Share my installation of DeepSpeed #252

Open PKULiuHui opened 3 years ago

PKULiuHui commented 3 years ago

I can't install deepspeed using the instructions provided by the author. So I spent a lot of time before successfully installing deepspeed and triton, and train dalle with "--attn_type full,sparse". I share my experience below so that someone facing the same problem may save time.

  1. install triton-0.4.0 pip install triton==0.4.0 By default, deepspeed require triton-0.2.3, which I can't successfully install on my server. So I install triton-0.4.0.

  2. download the deepspeed that support latest triton source code and change into this directory.

  3. edit the requirements file vi requirements/requirements-sparse_attn.txt change the content to 'triton==0.4.0'

  4. install deepspeed with sparse attention DS_BUILD_SPARSE_ATTN=1 pip install .

  5. check deepspeed with ds_report, it will show screen_cut

Note: you may need to install llvm-9 using sudo apt-get -y install llvm-9-dev cmake. My server OS is Ubuntu LTS 16.04 and install llvm-9 is troublesome. I just use llvm and update my gcc version to 6.5.0. It worked as well.

Finally, I can train dalle with sparse attention. Hope it can help you. 捕获

afiaka87 commented 3 years ago

I can't install deepspeed using the instructions provided by the author. So I spent a lot of time before successfully installing deepspeed and triton, and train dalle with "--attn_type full,sparse". I share my experience below so that someone facing the same problem may save time.

1. install triton-0.4.0
   `pip install triton==0.4.0`
   By default, deepspeed require triton-0.2.3, which I can't successfully install on my server. So I install triton-0.4.0.

2. download the [deepspeed that support latest triton](https://github.com/microsoft/DeepSpeed/tree/sparse-attn/support-latest-triton) source code and change into this directory.

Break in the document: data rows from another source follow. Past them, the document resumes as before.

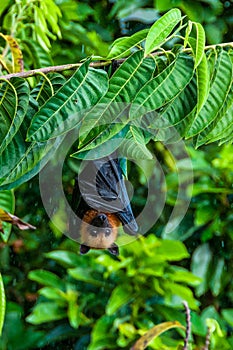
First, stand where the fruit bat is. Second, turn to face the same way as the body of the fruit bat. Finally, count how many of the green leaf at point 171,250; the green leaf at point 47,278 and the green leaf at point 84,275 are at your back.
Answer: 3

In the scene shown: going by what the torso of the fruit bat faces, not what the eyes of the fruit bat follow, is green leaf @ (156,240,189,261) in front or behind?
behind

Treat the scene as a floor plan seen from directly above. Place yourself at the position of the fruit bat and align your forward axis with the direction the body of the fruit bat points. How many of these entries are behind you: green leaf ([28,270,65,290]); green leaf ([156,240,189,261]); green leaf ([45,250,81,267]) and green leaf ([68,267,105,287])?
4

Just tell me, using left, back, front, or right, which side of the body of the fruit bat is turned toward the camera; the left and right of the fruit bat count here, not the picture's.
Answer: front

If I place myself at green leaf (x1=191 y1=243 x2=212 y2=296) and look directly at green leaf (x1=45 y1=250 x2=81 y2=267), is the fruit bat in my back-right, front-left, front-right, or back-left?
front-left

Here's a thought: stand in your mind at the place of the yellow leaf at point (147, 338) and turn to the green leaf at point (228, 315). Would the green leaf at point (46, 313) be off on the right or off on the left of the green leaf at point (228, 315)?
left
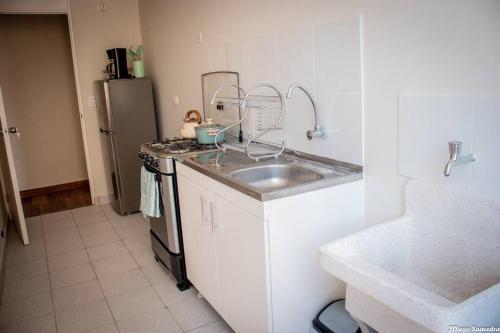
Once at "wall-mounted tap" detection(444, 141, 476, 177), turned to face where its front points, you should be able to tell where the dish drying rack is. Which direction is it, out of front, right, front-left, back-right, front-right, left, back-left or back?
right

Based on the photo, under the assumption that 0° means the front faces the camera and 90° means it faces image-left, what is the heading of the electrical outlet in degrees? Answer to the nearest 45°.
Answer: approximately 0°

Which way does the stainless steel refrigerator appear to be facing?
to the viewer's left

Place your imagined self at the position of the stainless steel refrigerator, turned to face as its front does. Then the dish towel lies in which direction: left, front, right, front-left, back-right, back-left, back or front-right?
left

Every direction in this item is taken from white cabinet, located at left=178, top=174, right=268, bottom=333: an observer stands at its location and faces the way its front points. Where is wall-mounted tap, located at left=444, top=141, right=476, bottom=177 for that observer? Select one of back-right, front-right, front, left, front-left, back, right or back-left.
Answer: left

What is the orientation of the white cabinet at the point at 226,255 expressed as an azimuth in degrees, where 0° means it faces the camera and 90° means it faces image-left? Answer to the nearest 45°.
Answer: approximately 45°

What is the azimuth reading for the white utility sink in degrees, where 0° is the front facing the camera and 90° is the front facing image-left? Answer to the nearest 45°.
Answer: approximately 45°

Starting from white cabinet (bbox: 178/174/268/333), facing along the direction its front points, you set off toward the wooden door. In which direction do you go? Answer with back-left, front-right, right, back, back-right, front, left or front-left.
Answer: right

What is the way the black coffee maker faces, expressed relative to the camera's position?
facing to the left of the viewer

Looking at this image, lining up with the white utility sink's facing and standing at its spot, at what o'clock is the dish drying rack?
The dish drying rack is roughly at 3 o'clock from the white utility sink.

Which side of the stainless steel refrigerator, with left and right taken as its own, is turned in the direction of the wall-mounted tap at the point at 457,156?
left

3. edit the requirements file
   `vi requirements/requirements-sparse_attn.txt`
   change the content to 'triton==0.4.0'

4. install deepspeed with sparse attention
   `DS_BUILD_SPARSE_ATTN=1 pip install .`

5. check deepspeed with `ds_report`, it will show
   ![screen_cut](https://user-images.githubusercontent.com/32560313/118494657-fcb83a80-b754-11eb-9f45-fdaa8ee1851c.PNG)

Note: you may need to install llvm-9 using sudo apt-get -y install llvm-9-dev cmake. My server OS is Ubuntu LTS 16.04 and install llvm-9 is troublesome. I just use llvm and update my gcc version to 6.5.0. It worked as well.

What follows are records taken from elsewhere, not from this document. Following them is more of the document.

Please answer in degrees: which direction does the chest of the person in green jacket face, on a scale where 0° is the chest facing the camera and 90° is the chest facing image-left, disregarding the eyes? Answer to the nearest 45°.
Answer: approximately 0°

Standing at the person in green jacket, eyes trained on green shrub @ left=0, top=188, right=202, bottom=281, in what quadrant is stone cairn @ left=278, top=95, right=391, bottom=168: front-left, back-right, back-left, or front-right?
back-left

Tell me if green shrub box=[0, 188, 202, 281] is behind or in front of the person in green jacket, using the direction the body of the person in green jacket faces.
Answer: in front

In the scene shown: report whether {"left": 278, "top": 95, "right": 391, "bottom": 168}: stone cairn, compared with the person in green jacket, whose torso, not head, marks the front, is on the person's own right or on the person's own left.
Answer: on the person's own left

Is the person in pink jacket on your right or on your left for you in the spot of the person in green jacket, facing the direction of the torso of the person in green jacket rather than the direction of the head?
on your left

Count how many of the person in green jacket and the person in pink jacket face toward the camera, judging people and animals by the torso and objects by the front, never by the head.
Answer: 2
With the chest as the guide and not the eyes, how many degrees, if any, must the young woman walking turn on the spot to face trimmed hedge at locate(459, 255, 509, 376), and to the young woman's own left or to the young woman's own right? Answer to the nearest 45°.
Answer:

Finally, I can train dalle with sparse attention. Hope it can help you. 捕获

Thank you so much for figuring this out! We have so many issues with deepspeed. It's worth mentioninng to anyone else who may find these instructions useful - this will (unfortunately) break theDeepSpeed ZeRO configuration for using cpu-based Adam, etc. Shouldn't really be a problem on single GPU setups though.

robvanvolt commented 3 years ago

Unfortunately, the installation does not work with the latest Nvidia GPUS (30XX), and triton==1.0.0.dev20210329 got permanently deleted (https://github.com/ptillet/triton/issues/99)...

edit.: a598fba0 (HEAD) [DOCS] Various improvements and typo fixes seems to work (triton branch 1.0.0)

https://github.com/lucidrains/DALLE-pytorch/wiki/Deepspeed---Installation#for-the-latest-nvidia-gpus-3090-3080-3070-3060-rtx-try-the-following

ptillet commented 3 years ago

The Triton wheel has been updated. I think pip install triton==0.4.1 should work now.